After the British took over the administration of Kedah in 1911, colonial surveyors were surprised to discover many remains of stone and brick temple structures in the state which showed Indian influence, dating from as early as the 5th century CE. These antiquities were scattered in an area extending from the southern foothills of Gunung Jerai (Kedah Peak) to Merbok River in Kuala Muda District. This 225 km² expanse of land is known today as the Bujang Valley – and it is by far the richest archaeological site discovered in Malaysia.
From the 1930’s to 1970’s, the research in Bujang Valley was mainly undertaken by Western archaeologists including H. G. Quaritch Wales, Dorothy Wales, and Alastair Lamb. After the 1970’s, local archaeologists such as Professor Nik Hassan Suhaimi took the lead with strong support of the Malaysian Government. Sites were excavated and some were even reconstructed by researchers from Universiti Kebangsaan Malaysia and Universiti Malaya in collaboration with the Department of Museums and Antiquity.
Relics found in the Bujang Valley are now on display at the archaeological museum which was inaugurated by the late Sultan of Kedah, His Royal Highness Sultan Abdul Halim Mu’adzam Shah, in 1980. Artefacts displayed include inscribed stone caskets and tablets, glass beads, ornaments, ceramics, pottery, Buddha statues and Hindu icons.
From as early as the 1st Century BCE to the 11th Century CE, Bujang Valley had been an important transit port for Buddhist traders, pilgrims, and missionary monks. The famous Tang-Dynasty Chinese scholar monk, Venerable Yijing (三藏法师 义净) stopped by in 671 CE on his sea journey to Nālandā, India. He recorded his travels in a detailed journal, which later gave historians an idea of what early Southeast Asian polities looked like.

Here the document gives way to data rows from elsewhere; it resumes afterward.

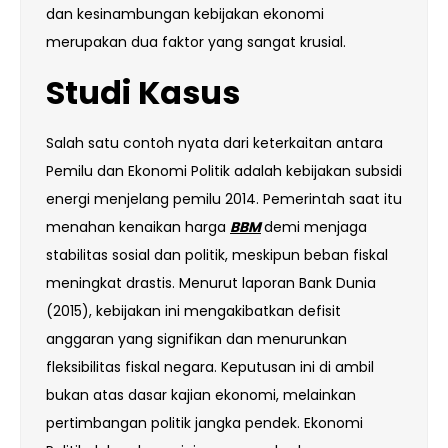
dan kesinambungan kebijakan ekonomi
merupakan dua faktor yang sangat krusial.
Studi Kasus
Salah satu contoh nyata dari keterkaitan antara
Pemilu dan Ekonomi Politik adalah kebijakan subsidi
energi menjelang pemilu 2014. Pemerintah saat itu
menahan kenaikan harga
BBM
demi menjaga
stabilitas sosial dan politik, meskipun beban fiskal
meningkat drastis. Menurut laporan Bank Dunia
(2015), kebijakan ini mengakibatkan defisit
anggaran yang signifikan dan menurunkan
fleksibilitas fiskal negara. Keputusan ini di ambil
bukan atas dasar kajian ekonomi, melainkan
pertimbangan politik jangka pendek. Ekonomi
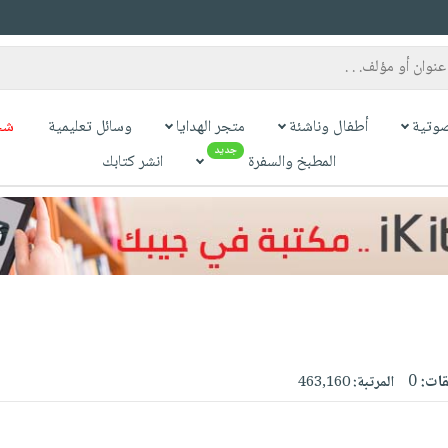
وتية
أطفال وناشئة
متجر الهدايا
وسائل تعليمية
شح
جديد
المطبخ والسفرة
انشر كتابك
قات:
0
المرتبة:
463,160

The next time you have a chance to travel north to Kedah, do drop by the Bujang Valley Archaeological Museum in Merbok to see some interesting artefacts kept there, including the famous terracotta Buddha statue found in Kedah dated to the 5th century CE. Also worth visiting is one of the most important archaeological excavation sites in Sungai Batu located just 6km away, where the foundation of a 2,000 year-old stupa was discovered in 2008.
Devotees in Malaysia should be proud to know that Buddhism had indeed arrived in this part of the world two millennia ago. Thus it is our duty to know these facts, and record history properly for the benefit of present and future generations of Malaysians.